───── Dataset

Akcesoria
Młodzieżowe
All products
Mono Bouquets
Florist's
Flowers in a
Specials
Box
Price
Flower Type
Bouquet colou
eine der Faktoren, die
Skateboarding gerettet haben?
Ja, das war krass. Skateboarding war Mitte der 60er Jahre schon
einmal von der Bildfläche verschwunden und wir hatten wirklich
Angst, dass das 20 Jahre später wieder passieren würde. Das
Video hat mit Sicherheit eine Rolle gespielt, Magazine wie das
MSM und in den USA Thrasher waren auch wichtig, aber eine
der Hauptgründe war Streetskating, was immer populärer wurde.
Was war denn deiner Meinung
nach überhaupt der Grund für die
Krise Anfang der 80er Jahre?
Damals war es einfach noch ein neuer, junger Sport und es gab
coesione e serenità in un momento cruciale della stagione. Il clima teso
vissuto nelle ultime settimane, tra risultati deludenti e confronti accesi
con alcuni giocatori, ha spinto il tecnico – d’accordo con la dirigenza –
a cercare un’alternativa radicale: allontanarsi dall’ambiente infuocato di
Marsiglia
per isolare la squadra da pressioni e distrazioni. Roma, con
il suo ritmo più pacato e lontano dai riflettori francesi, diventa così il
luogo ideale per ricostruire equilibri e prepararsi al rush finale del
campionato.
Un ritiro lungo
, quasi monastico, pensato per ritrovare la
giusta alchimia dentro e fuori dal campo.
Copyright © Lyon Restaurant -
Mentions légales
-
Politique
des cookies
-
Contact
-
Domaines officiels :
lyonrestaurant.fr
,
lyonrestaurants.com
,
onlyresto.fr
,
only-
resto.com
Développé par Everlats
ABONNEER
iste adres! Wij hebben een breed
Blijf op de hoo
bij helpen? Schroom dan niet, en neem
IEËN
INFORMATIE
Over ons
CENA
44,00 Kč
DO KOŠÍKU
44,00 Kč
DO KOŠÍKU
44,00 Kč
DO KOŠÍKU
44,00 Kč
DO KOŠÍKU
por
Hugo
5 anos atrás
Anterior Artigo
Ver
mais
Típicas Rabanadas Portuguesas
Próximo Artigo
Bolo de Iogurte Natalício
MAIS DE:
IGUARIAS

──────────

Task statement:
Given the data above, which lines hold the string "Jahre"? Return them.

Expected answer:
Ja, das war krass. Skateboarding war Mitte der 60er Jahre schon
Angst, dass das 20 Jahre später wieder passieren würde. Das
Krise Anfang der 80er Jahre?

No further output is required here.